Below is the abstract for “End-Running Warrants: Purchasing Data under the Fourth Amendment and the State Action Problem,” available for download on SSRN.
Rather than obtain warrants, law enforcement and intelligence agencies now purchase mass datasets of precise geolocation information from third-party brokers. These location data reveal the most intimate aspects of our personal lives: our political beliefs, religious associations, sexual preferences, private activities, and much more. The limited scholarship on this topic suggests that whether the government must obtain a warrant to purchase these sensitive but commercially available data turns solely on whether users have a reasonable expectation of privacy in these records. But this Note suggests that this (albeit necessary) privacy analysis misses the crux of the controversy.
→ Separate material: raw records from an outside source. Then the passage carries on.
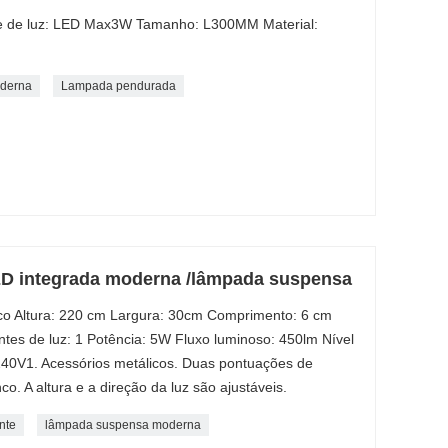
e de luz: LED Max3W Tamanho: L300MM Material:
oderna
Lampada pendurada
ED integrada moderna /lâmpada suspensa
anco Altura: 220 cm Largura: 30cm Comprimento: 6 cm
tes de luz: 1 Potência: 5W Fluxo luminoso: 450lm Nível
240V1. Acessórios metálicos. Duas pontuações de
nco. A altura e a direção da luz são ajustáveis.
nte
lâmpada suspensa moderna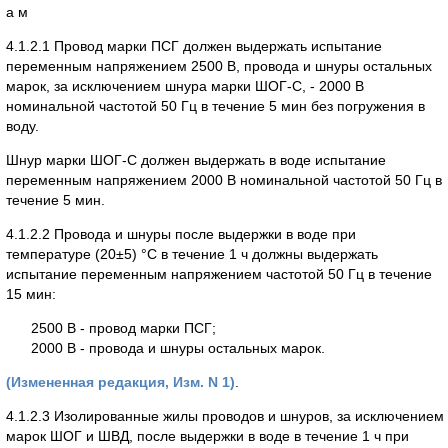
а м
4.1.2.1 Провод марки ПСГ должен выдержать испытание
переменным напряжением 2500 В, провода и шнуры остальных
марок, за исключением шнура марки ШОГ-С, - 2000 В
номинальной частотой 50 Гц в течение 5 мин без погружения в
воду.
Шнур марки ШОГ-С должен выдержать в воде испытание
переменным напряжением 2000 В номинальной частотой 50 Гц в
течение 5 мин.
4.1.2.2 Провода и шнуры после выдержки в воде при
температуре (20±5) °С в течение 1 ч должны выдержать
испытание переменным напряжением частотой 50 Гц в течение
15 мин:
2500 В - провод марки ПСГ;
2000 В - провода и шнуры остальных марок.
(Измененная редакция, Изм. N 1)
.
4.1.2.3 Изолированные жилы проводов и шнуров, за исключением
марок ШОГ и ШВД, после выдержки в воде в течение 1 ч при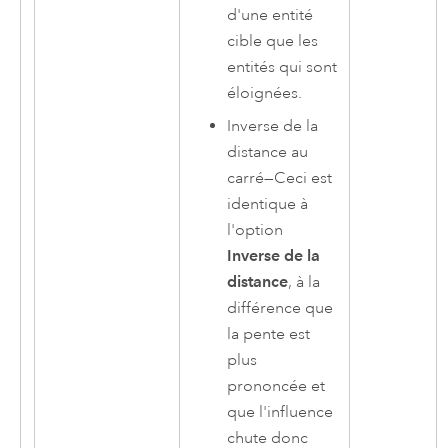
d'une entité
cible que les
entités qui sont
éloignées.
Inverse de la
distance au
carré
—
Ceci est
identique à
l'option
Inverse de la
distance
, à la
différence que
la pente est
plus
prononcée et
que l'influence
chute donc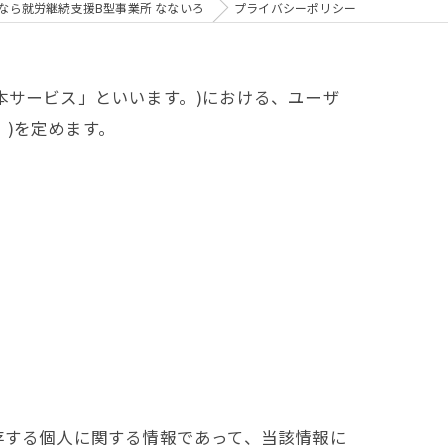
なら就労継続支援B型事業所 なないろ
プライバシーポリシー
「本サービス」といいます。)における、ユーザ
)を定めます。
存する個人に関する情報であって、当該情報に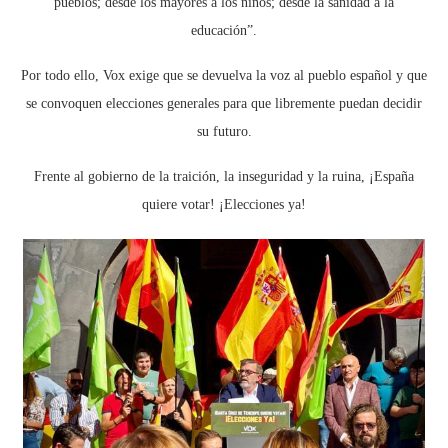
pueblos; desde los mayores a los niños; desde la sanidad a la
educación”.
Por todo ello, Vox exige que se devuelva la voz al pueblo español y que
se convoquen elecciones generales para que libremente puedan decidir
su futuro.
Frente al gobierno de la traición, la inseguridad y la ruina, ¡España
quiere votar! ¡Elecciones ya!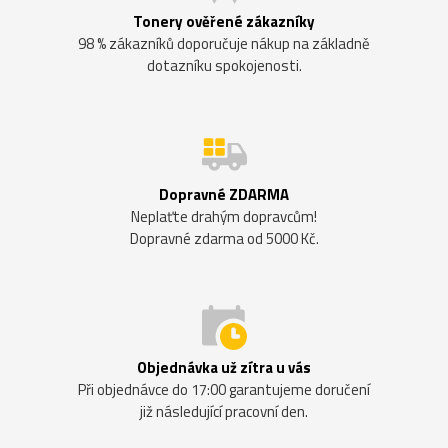
Tonery ověřené zákazníky
98 % zákazníků doporučuje nákup na základně
dotazníku spokojenosti.
Dopravné ZDARMA
Neplaťte drahým dopravcům!
Dopravné zdarma od 5000 Kč.
Objednávka už zítra u vás
Při objednávce do 17:00 garantujeme doručení
již následující pracovní den.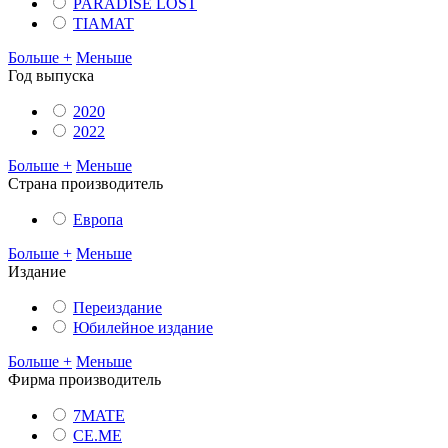
PARADISE LOST
TIAMAT
Больше +
Меньше
Год выпуска
2020
2022
Больше +
Меньше
Cтрана производитель
Европа
Больше +
Меньше
Издание
Переиздание
Юбилейное издание
Больше +
Меньше
Фирма производитель
7MATE
CE.ME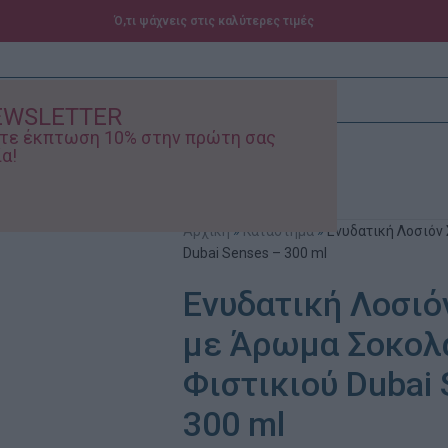
Ό,τι ψάχνεις στις καλύτερες τιμές
EWSLETTER
ίστε έκπτωση 10% στην πρώτη σας
α!
ά – Βρεφικά
Προσφορές
Αρχική
»
Κατάστημα
»
Ενυδατική Λοσιόν
Dubai Senses – 300 ml
Ενυδατική Λοσιό
με Άρωμα Σοκολ
Φιστικιού Dubai
300 ml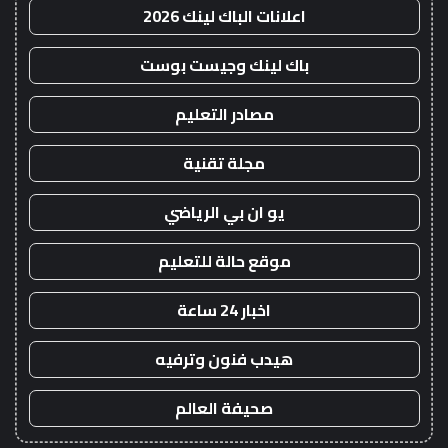
اعلانات الباك لينك 2026
باك لينك وجيست بوست
مصادر التعليم
مجلة تقنية
يو ان بي الرياضي
موقع حالة للتعليم
اخبار 24 ساعة
هيدب فنون وترفيه
صحيفة العالم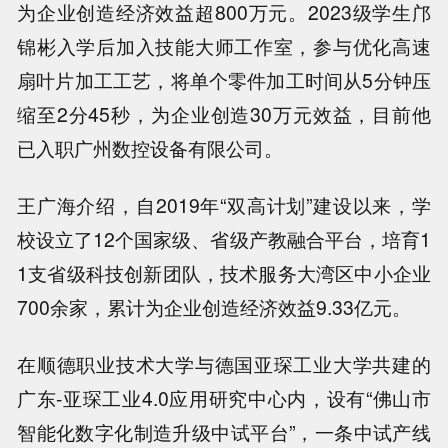
为企业创造经济效益超800万元。2023级学生邝
锦彬入学后加入技能大师工作室，参与优化高速
扇叶片加工工艺，将单个零件加工时间从5分钟压
缩至2分45秒，为企业创造30万元效益，目前他
已入职广州数控设备有限公司。
王广海介绍，自2019年“双高计划”建设以来，学
校设立了12个国家级、省级产教融合平台，培育1
1支省级科技创新团队，技术服务大湾区中小企业
700余家，累计为企业创造经济效益9.33亿元。
在顺德职业技术大学与德国亚琛工业大学共建的
广东-亚琛工业4.0应用研究中心内，设有“佛山市
智能化数字化制造升级中试平台”，一条中试产线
The Fourth Amendment regulates unreasonable government action, yet privacy proponents and defenders of the practice alike have neglected to analyze whether a purchase is a government search that independently violates a reasonable expectation of privacy. This Note––the first comprehensive examination of data purchases under Fourth Amendment privacy and state action doctrine––establishes that a government purchase is not a search. Nor does the purchase convert service providers or brokers into state actors. As a result, Fourth Amendment doctrine does not regulate a government purchase of sensitive geolocation data. This surprising but inescapable conclusion underscores the urgent need for Congress to pass legislation to regulate private sales and market transactions of these data in the first place––to prevent foreign actors and other companies from getting their hands on our sensitive data, and to revive the foundational promise of the Fourth Amendment.